It seems likely that direct, official integration of Megatron-Core’s tensor/pipeline parallelism with Ray Train v2 is not currently supported. Ray Train v2 primarily supports data parallelism (DDP/FSDP) and does not natively handle the multi-dimensional rank and process group requirements of Megatron-Core, nor its custom data loading patterns. There is an open feature request for NeMo Megatron strategy integration, but as of now, this is not implemented in Ray Train v2 (Ray GitHub Issue #51387).
My understanding is that you should use Ray for cluster orchestration and resource management, but rely on Megatron-Core’s own launch and training scripts for actual model training if you need full tensor/pipeline parallelism. Ray Train v2’s orchestration is not designed for Megatron’s multi-dimensional parallelism out of the box (Ray GitHub Issue #51387). Would you like more detail on possible workarounds or hybrid approaches?

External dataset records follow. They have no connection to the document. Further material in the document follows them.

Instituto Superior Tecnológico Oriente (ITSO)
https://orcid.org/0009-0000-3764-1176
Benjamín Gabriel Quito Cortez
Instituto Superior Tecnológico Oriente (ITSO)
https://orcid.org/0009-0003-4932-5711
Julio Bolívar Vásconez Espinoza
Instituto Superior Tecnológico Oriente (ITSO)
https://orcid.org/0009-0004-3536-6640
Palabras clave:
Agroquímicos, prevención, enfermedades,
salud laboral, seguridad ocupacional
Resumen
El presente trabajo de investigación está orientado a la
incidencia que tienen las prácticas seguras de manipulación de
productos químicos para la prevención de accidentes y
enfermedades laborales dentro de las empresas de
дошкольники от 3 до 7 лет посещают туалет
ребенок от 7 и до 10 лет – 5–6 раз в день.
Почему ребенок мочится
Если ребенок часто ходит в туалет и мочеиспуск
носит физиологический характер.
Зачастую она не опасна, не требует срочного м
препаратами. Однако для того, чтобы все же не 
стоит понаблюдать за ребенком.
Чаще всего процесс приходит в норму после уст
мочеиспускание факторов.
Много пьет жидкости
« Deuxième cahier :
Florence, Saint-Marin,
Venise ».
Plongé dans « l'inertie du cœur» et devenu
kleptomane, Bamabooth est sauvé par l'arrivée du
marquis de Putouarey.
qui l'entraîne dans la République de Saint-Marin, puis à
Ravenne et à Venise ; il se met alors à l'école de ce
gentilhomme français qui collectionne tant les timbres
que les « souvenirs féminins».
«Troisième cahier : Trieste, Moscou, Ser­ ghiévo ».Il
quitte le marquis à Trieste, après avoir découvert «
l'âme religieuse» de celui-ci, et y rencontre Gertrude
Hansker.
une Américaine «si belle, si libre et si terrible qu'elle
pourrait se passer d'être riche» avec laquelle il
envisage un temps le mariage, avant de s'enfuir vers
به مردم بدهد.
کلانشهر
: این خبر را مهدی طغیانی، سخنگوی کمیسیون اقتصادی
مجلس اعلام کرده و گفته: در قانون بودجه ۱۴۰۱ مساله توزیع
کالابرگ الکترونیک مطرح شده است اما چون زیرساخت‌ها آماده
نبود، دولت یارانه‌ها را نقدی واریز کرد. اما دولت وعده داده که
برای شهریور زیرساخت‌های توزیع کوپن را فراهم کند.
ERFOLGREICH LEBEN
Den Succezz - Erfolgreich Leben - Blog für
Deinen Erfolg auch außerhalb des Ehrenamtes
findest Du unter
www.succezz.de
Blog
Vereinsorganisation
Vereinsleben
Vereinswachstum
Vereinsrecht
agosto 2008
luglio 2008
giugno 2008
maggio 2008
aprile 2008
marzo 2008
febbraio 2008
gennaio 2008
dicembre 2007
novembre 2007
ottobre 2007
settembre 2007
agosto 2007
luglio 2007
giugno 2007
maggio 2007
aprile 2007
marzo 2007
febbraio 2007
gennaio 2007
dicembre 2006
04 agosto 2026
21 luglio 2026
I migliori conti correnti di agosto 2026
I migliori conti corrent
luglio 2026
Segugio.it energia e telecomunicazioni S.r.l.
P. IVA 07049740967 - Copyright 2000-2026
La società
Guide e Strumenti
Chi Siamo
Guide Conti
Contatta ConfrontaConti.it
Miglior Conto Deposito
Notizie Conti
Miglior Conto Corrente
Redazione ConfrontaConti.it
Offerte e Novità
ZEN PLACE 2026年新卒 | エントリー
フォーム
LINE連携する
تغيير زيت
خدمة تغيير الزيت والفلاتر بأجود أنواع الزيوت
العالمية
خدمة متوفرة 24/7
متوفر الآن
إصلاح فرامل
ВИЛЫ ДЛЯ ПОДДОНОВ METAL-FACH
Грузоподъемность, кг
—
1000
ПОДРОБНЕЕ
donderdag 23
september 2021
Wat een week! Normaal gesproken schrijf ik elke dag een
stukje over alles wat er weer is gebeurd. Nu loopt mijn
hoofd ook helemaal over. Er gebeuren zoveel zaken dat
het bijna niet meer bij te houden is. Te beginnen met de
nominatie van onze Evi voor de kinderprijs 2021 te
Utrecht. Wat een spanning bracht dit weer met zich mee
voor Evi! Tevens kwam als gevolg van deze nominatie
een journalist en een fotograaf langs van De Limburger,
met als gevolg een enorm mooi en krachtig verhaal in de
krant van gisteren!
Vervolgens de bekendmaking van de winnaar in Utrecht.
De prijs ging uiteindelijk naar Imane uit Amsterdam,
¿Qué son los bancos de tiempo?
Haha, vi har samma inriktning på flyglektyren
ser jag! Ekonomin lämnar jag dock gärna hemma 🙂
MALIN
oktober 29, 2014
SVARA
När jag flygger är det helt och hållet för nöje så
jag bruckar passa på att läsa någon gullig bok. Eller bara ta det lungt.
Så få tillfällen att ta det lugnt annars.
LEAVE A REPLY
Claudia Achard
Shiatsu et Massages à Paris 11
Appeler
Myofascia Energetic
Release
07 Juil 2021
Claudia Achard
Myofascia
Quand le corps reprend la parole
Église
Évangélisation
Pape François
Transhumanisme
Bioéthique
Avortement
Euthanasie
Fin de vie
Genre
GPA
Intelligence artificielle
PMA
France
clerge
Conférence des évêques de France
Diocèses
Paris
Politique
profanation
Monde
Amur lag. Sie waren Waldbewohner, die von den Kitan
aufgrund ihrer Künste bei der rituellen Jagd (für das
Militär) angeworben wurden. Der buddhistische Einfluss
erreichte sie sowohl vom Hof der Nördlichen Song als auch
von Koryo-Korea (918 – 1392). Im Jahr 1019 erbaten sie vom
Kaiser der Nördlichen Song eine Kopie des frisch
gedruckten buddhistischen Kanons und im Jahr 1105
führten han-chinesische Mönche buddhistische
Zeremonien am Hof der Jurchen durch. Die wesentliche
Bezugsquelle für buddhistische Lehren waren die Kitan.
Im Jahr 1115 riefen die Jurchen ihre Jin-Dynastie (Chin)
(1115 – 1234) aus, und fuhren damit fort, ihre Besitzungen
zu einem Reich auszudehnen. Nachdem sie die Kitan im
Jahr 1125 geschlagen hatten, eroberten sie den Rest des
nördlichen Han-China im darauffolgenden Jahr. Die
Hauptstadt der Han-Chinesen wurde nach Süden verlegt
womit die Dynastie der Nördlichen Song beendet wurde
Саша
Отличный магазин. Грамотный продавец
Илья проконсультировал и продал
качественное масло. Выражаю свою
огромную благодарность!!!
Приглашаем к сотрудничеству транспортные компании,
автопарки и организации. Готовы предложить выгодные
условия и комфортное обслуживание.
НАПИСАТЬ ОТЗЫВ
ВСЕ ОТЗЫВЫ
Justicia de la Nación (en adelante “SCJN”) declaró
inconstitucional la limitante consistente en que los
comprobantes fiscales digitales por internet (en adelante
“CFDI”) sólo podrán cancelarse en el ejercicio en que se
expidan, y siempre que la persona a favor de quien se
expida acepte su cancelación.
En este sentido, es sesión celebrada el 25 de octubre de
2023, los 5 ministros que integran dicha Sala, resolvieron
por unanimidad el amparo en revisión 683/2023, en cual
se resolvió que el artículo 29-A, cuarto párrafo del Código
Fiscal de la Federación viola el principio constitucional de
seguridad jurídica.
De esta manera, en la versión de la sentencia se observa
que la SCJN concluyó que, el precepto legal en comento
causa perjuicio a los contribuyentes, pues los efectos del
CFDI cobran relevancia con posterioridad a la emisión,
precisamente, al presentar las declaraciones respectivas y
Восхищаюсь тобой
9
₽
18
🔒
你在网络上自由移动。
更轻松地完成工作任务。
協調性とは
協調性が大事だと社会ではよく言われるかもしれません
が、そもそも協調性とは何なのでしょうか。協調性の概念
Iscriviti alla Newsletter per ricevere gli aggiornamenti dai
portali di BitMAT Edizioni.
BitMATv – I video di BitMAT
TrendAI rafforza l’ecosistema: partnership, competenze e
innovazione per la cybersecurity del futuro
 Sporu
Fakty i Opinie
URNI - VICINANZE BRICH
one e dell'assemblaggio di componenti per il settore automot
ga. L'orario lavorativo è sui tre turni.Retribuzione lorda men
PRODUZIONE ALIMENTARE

My understanding is that, since Ray Train v2 does not natively support Megatron-Core’s tensor/pipeline parallelism, the main workaround is to use Ray for cluster orchestration (resource allocation, job launching, monitoring), but run Megatron’s own distributed launcher for training. This means Ray manages the cluster and launches jobs, but Megatron handles all intra-job parallelism and process group setup (Ray GitHub Issue #51387).
A hybrid approach could involve using Ray Actors or Ray Core APIs to launch Megatron training scripts on each node, passing the correct environment variables and rank information, while letting Megatron initialize its own process groups. You can use Ray for pre-processing, data sharding, or post-processing, but keep the training loop and parallelism logic inside Megatron. This avoids conflicts in process group setup and data loading (Ray GitHub Issue #51387). Would you like a code example or more specifics on orchestrating Megatron jobs with Ray?